A Reader Writes: Why No Byline on the Raymond Carver Intro?

Filed under: Looked Into   Tagged: , , , , ,

So asks Emdashes reader Bill Amstutz; Dean Olsher noticed it, too. Ah, but what is “authorship,” really, anyway? As Olsher speculates:
The decision to write anonymously here seems especially freighted, less a mere throwback to the Shawn years and having something more to do with the nature of Lish’s initially invisible and essential influence.
On the other hand, maybe everyone was just anxious to get out the door for the holiday, and the crucial line was dropped. As if that would ever happen. Here’s the piece in question, and don’t forget the nifty slide show and a very illuminating demonstration of the lishian pen, not to mention the strikethrough tag (or “strike-through,” in the New Yorker stylebook), which is finally put to good use here.

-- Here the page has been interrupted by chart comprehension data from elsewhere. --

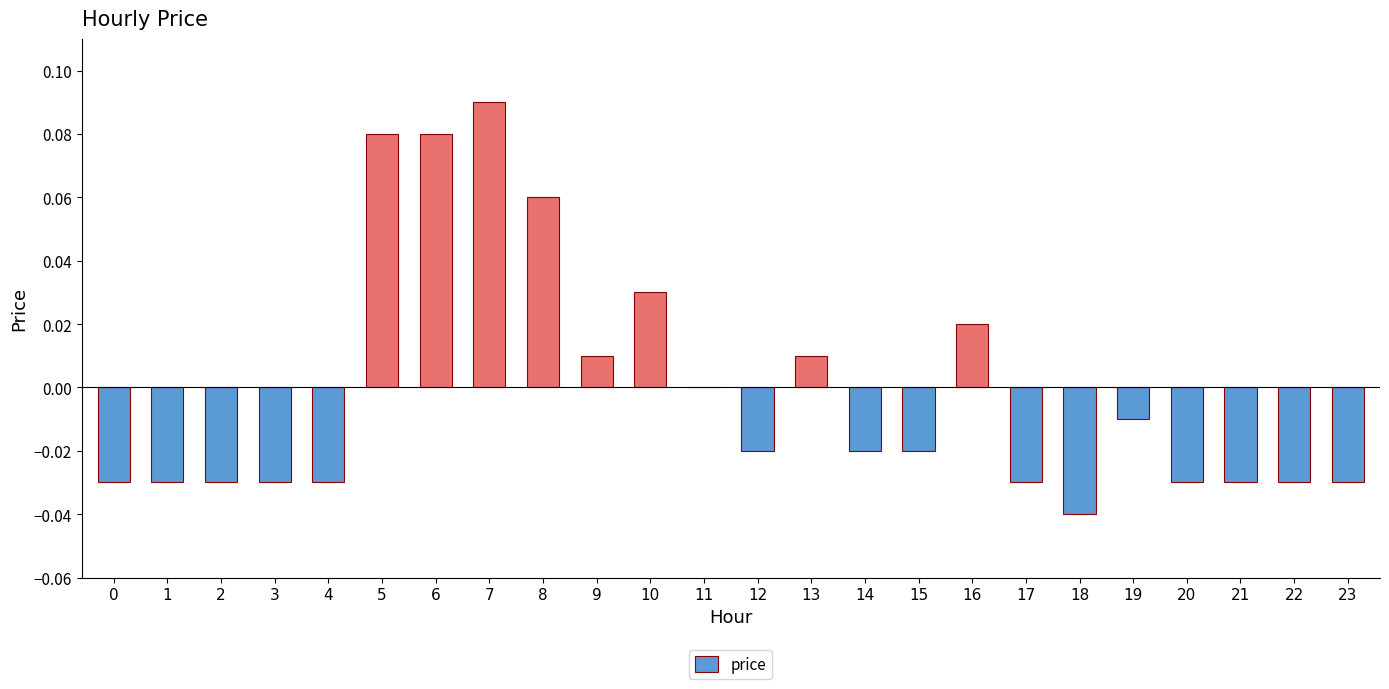

The chart shows a value of 0.0 at 10. True or false?

True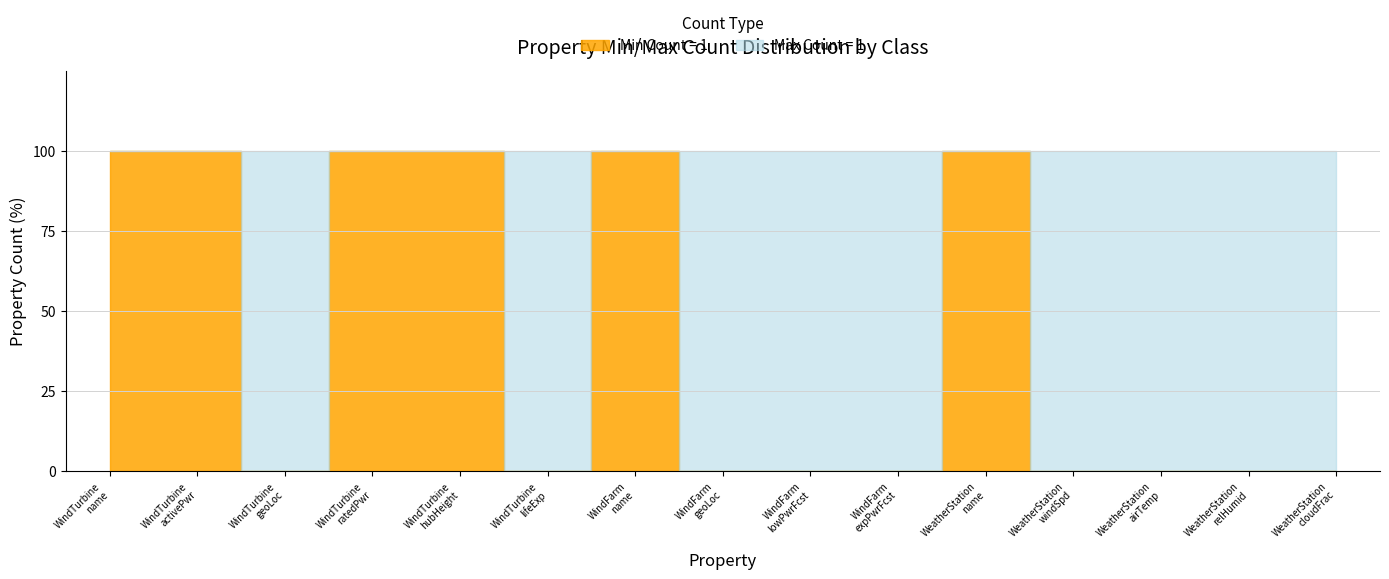

How many times do Min Count (0) and Min Count (1) cross each other?

1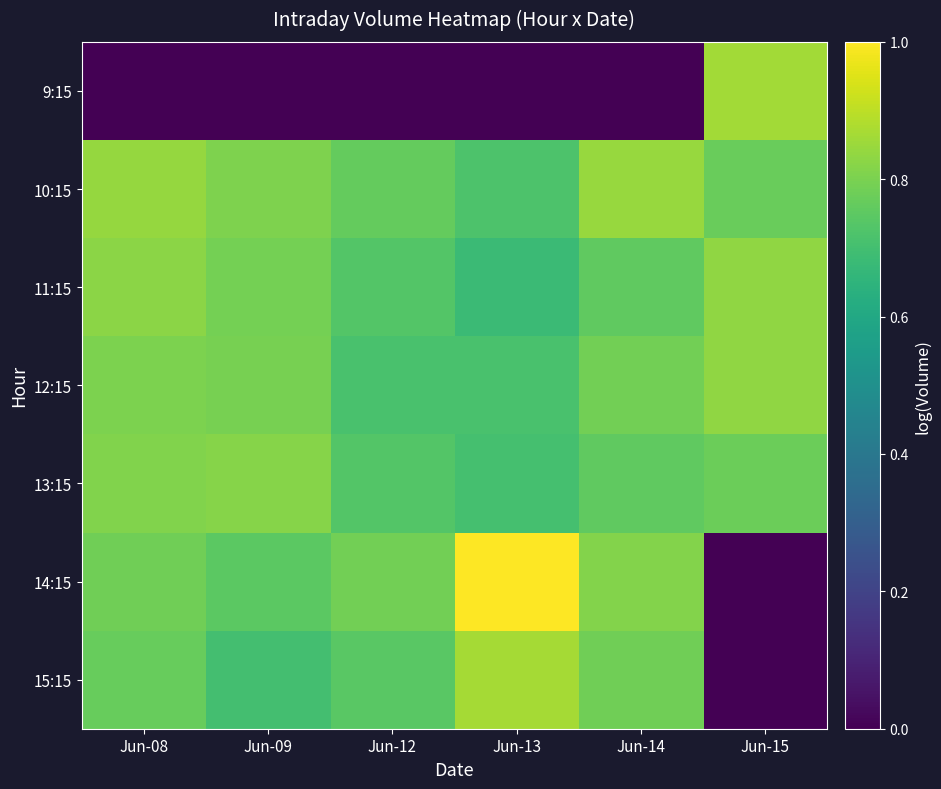

Rank the series by their maximum value, from lowest to highest.

13:15, 12:15, 11:15, 10:15, 9:15, 15:15, 14:15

I wonder if Art Winslow, who is what I think about when I think about Lish (well, also those poems that Lish failed to accept for the Quarterly when I was an undergraduate, but I bear him no ill will; they were utterly [there’s a joke for you Columbians] wrong for the magazine), will be weighing in on the latest Carver carve-up at the Huffington Post. Art?


OK, so maybe I am being a little crazy here but I went to the Gordon Lish page on Wikipedia and found this entry,

“In February 1977, Esquire published “For Rupert - with no promises” as an unsigned work of fiction: this was the first time it had published a work without identifying the author. Readers speculated that it was the work of J. D. Salinger, but it was in fact a clever parody by Lish, who is quoted as saying, “I tried to borrow Salinger’s voice and the psychological circumstances of his life, as I imagine them to be now. And I tried to use those things to elaborate on certain circumstances and events in his fiction to deepen them and add complexity.” The Wall Street Journal February 25, 1977”

So, Lish has a history of publishing unsigned work. Could it be that he wrote this piece about himself, borrowing the voice of a literature scholar?

I’m sure emdashes will get to the bottom of this…

Tess Gallagher seems like a more likely guess, but it feels collectively written to me, by the team of fiction editors, maybe. I’m intrigued!